Postgres is entirely designed around the idea of durability, which dictates that even in extreme events like a crash or power loss, committed transactions should stay committed.
Although if I had a $100 for every time I've had DB corruption in Postgres over the years...
That being said, since 9.4 (or maybe 9.5) these incidents have mostly stopped happening and it's been remarkably stable.
Hi, very curious under what situations you had data corruption. I use postgres a lot and haven't experienced (or noticed) this. I'm wondering if I'm using it differently than you or if I've been lucky =]
Most of our cases have been standby servers having corrupted WAL files, to be discovered only when the master has had a physical disk crash or similar.
After a few tough lessons like that we've put monitoring in place for ensuring that the standby and/or PITR servers have testing in place e.g. PITR servers must have uninterrupted WAL sequences.
Most Postgres corruption (on a master) actually happens due to dodgy hardware, but we don't really use bad hardware. In cases where we used VM's we've suspected something fishy in VMWare itself. In one case we suspected the SAN that the VMWare host was using.
So mostly not Postgres' fault. There were however some known replication bugs in the 9.x versions that were quite nasty. I think those bugs have now all or mostly been fixed, so 9.6 and 10 (beta) onwards are extremely stable.
But the risk of HW issues still remain as the biggest reason for postgres corruption.
I cannot emphasize enough how important backups are (both standby servers and PITR) and also to verify that these are indeed valid for that day when you're going to need to use them.
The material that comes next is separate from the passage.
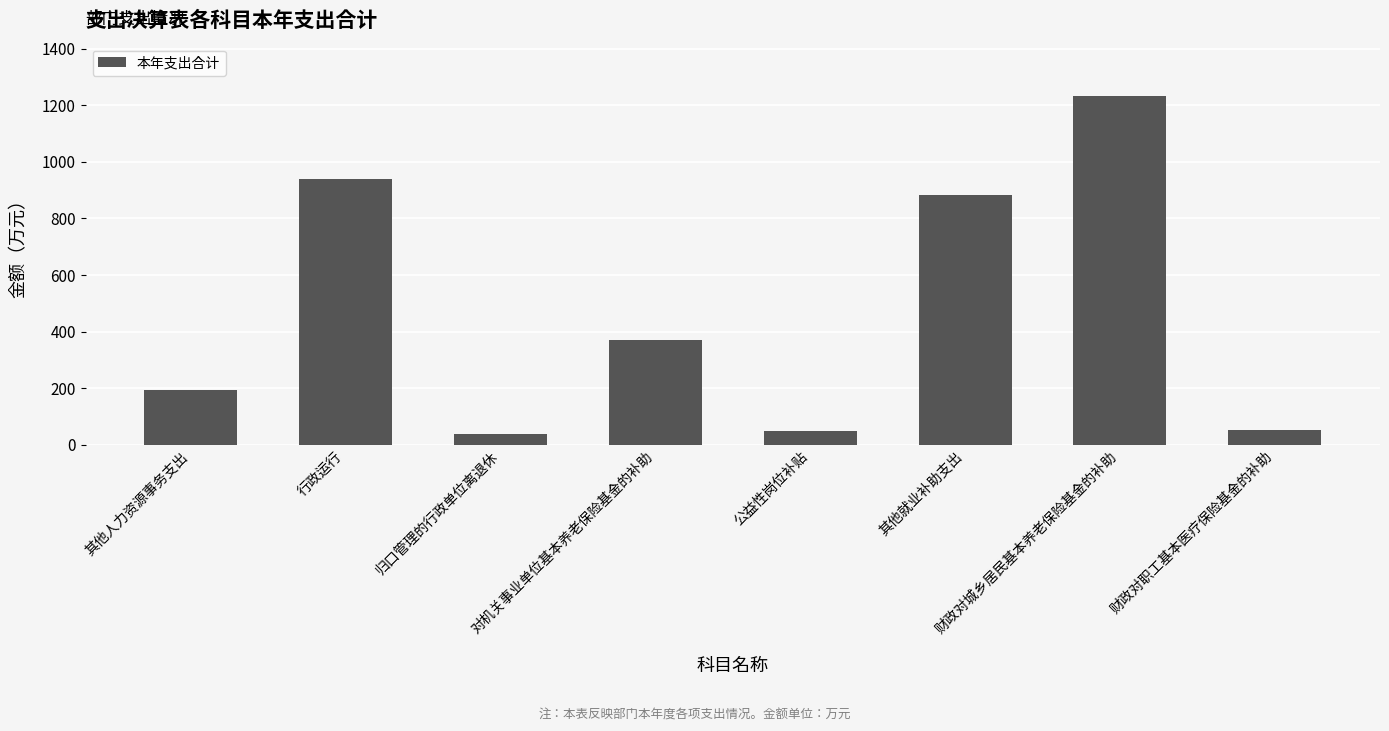

What is the sum of all values?

3760.3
Great response, thank you. Seems mostly replication-related, which admittedly I haven't delved into much. I've used postgres to hold a lot of data, but haven't gotten to the point where it needed to scale out yet. This is great to know for when that starts to be a concern. I'll definitely heed your advice on backups (already do them, but could put more automation into verifying they work).
"Every transaction in the database is applied in serial order, with a global lock ensuring that only one is being confirmed committed or aborted at a time." Is this true? I assumed you could transact in parallel, if there was no conflict, e.g. different tables were involved or maybe even different rows.
The confirmation for non-conflicting transaction is a very fast operation, it's not a bottleneck to protect it with a global lock. The whole process of writing the transaction is in parallel, you just have written data that might be discarded if the final commit fails. I don't think you can tell that two transactions do not conflict without holding a lock on the global state.
I read a lot of Postgres code to get this finished, and I'm happy to say that for a codebase with so many authors, the quality of Postgres' is very high. Like any complex program it can be a little hard to trace through, but most of the naming is pretty self-explanatory, and it comes with some really amazing comments that walk you through the high-level design. I'd definitely recommend taking a look if anyone is curious.